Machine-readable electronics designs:
..........

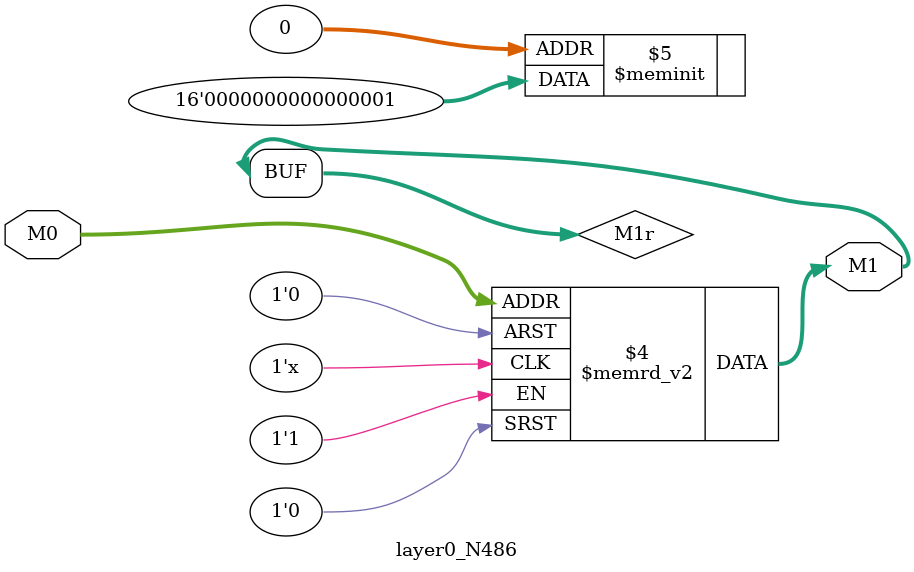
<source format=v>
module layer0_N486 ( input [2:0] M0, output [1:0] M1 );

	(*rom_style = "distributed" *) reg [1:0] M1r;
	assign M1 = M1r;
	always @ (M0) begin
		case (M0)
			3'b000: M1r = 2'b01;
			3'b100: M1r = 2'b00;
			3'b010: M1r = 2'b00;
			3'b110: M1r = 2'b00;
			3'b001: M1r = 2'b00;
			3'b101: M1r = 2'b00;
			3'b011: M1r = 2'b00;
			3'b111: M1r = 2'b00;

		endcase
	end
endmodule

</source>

..........

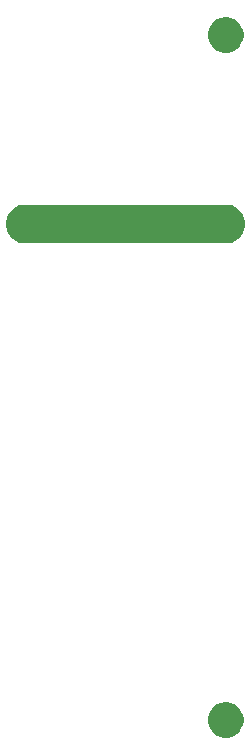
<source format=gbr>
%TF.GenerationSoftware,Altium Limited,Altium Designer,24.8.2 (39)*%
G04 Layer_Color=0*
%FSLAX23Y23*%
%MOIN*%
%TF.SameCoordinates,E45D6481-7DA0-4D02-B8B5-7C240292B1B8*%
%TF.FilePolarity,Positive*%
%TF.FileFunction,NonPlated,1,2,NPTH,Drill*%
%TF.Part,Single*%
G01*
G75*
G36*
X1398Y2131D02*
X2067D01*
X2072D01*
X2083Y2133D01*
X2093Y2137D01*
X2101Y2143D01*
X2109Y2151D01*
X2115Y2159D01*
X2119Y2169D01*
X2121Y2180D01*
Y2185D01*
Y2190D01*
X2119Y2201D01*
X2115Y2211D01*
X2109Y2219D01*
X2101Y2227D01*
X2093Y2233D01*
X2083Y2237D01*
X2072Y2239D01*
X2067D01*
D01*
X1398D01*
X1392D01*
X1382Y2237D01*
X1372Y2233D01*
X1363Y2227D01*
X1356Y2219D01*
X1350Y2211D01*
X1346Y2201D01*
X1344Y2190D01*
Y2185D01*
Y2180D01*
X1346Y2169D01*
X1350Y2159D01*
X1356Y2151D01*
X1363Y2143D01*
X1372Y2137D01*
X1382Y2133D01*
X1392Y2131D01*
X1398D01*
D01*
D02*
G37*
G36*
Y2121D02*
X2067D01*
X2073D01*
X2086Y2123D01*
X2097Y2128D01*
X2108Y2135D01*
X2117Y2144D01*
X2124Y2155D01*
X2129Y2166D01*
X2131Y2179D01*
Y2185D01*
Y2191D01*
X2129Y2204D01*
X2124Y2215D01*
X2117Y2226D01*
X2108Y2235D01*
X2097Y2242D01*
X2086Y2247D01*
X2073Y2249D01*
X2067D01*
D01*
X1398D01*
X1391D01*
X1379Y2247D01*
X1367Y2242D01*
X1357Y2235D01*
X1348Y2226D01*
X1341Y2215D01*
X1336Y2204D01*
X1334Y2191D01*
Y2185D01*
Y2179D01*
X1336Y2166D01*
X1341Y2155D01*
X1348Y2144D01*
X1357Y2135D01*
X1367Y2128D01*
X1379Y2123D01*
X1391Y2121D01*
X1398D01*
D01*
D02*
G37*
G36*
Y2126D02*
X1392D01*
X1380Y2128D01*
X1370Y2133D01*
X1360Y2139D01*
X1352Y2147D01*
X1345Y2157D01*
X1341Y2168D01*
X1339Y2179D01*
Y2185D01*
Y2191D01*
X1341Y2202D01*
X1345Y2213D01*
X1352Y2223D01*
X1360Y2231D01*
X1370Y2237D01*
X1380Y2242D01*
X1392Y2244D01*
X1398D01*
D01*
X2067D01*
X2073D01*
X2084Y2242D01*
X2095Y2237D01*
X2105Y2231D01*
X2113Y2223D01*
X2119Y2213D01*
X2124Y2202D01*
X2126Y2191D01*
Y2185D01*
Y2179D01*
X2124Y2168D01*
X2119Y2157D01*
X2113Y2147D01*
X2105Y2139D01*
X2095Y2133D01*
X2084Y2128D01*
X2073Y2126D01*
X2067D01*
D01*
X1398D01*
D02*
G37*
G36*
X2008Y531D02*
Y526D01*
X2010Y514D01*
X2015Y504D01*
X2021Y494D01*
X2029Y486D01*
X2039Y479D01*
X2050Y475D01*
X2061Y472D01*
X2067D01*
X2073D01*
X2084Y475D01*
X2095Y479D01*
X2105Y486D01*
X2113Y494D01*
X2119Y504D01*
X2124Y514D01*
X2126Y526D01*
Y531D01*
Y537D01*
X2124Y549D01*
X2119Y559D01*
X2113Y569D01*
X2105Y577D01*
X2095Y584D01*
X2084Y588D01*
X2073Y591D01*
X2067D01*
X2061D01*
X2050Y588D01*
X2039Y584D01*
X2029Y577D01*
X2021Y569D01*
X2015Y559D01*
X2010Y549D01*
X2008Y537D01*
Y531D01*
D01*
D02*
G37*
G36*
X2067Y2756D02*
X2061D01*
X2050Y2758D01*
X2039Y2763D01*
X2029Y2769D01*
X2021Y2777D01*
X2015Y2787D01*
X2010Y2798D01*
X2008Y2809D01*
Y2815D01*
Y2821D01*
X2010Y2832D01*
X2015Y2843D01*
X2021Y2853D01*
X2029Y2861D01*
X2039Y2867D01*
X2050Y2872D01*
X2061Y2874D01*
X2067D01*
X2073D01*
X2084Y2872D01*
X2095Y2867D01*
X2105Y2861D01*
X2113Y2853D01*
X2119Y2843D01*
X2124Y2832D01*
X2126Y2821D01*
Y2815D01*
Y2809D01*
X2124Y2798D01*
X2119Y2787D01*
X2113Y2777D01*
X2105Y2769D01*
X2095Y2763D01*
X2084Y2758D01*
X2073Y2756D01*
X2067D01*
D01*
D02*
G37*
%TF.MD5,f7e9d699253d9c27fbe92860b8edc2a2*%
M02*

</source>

..........

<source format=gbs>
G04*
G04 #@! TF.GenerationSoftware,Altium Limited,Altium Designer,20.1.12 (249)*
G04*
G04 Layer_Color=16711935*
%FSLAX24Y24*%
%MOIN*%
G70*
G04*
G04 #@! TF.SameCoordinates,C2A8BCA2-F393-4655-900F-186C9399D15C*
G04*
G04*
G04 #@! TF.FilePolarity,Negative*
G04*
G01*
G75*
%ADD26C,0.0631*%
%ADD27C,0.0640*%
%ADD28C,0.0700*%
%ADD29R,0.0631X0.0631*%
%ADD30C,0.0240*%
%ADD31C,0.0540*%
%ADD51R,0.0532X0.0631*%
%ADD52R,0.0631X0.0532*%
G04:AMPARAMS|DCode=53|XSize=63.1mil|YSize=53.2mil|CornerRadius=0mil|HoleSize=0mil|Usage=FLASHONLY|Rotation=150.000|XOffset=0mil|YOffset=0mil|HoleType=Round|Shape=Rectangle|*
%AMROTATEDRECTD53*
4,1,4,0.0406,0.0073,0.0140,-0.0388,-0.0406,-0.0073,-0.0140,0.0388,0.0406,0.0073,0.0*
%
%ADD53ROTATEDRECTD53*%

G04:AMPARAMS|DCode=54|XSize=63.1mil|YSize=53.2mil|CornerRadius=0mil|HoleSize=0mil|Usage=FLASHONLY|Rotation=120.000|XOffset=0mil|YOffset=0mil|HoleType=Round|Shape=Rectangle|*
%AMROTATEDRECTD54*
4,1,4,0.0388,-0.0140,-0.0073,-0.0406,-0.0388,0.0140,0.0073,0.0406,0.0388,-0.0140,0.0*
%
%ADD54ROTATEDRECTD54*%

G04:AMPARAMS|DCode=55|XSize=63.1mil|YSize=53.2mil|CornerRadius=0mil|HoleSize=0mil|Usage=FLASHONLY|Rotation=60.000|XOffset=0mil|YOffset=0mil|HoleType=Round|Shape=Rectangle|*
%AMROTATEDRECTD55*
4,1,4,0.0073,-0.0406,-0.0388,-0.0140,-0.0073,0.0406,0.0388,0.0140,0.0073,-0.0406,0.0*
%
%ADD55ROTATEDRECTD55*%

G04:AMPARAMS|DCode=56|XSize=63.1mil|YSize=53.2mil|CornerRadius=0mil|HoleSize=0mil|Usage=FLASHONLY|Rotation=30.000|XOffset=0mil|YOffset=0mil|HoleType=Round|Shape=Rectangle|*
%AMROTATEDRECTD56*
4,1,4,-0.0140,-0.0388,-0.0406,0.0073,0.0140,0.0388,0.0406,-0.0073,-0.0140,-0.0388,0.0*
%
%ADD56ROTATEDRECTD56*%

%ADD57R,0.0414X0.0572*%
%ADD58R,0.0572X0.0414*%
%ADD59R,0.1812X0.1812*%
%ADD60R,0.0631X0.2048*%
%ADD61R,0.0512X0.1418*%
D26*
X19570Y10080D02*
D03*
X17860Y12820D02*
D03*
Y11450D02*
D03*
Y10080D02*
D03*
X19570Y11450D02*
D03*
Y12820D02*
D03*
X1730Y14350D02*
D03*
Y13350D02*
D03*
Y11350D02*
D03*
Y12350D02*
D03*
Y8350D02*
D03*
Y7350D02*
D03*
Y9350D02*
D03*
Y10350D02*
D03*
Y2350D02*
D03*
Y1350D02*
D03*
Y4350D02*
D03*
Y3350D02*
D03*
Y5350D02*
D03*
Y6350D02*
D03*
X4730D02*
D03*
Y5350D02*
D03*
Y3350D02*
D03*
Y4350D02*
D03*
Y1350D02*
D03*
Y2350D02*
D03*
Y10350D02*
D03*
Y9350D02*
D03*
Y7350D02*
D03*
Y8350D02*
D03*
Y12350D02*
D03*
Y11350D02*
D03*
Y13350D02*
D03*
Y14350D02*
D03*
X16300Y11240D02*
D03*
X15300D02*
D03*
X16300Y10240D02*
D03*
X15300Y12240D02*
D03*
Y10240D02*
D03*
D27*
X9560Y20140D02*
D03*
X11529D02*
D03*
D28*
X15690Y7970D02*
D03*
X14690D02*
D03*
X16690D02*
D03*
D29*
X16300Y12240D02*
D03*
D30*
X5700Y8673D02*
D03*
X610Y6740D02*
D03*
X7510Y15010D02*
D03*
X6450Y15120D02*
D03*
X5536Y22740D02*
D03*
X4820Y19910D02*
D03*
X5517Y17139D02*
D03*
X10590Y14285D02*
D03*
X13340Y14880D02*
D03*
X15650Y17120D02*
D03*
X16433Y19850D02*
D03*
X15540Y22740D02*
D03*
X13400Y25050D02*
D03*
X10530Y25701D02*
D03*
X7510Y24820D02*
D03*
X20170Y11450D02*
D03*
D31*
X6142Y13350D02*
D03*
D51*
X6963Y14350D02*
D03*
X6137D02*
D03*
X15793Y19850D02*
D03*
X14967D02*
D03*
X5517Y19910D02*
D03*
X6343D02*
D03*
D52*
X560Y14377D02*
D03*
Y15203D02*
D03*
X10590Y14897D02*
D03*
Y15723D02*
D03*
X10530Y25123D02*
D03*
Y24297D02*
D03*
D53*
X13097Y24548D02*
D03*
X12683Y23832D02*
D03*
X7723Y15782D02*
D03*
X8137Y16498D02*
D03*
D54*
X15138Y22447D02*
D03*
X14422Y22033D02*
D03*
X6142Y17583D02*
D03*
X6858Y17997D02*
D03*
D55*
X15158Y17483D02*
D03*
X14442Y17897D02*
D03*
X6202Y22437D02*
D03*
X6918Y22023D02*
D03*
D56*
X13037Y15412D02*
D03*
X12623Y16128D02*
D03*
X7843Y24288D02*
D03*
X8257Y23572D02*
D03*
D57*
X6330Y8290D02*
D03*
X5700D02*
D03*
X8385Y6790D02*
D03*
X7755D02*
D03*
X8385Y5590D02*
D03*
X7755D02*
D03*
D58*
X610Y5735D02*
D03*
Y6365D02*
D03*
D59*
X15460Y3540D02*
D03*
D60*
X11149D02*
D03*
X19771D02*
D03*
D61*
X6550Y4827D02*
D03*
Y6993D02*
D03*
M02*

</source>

..........

**To-do item:** With no other words, report how many lines in the entries hold the string "Usage".

**Solution to the problem:** 4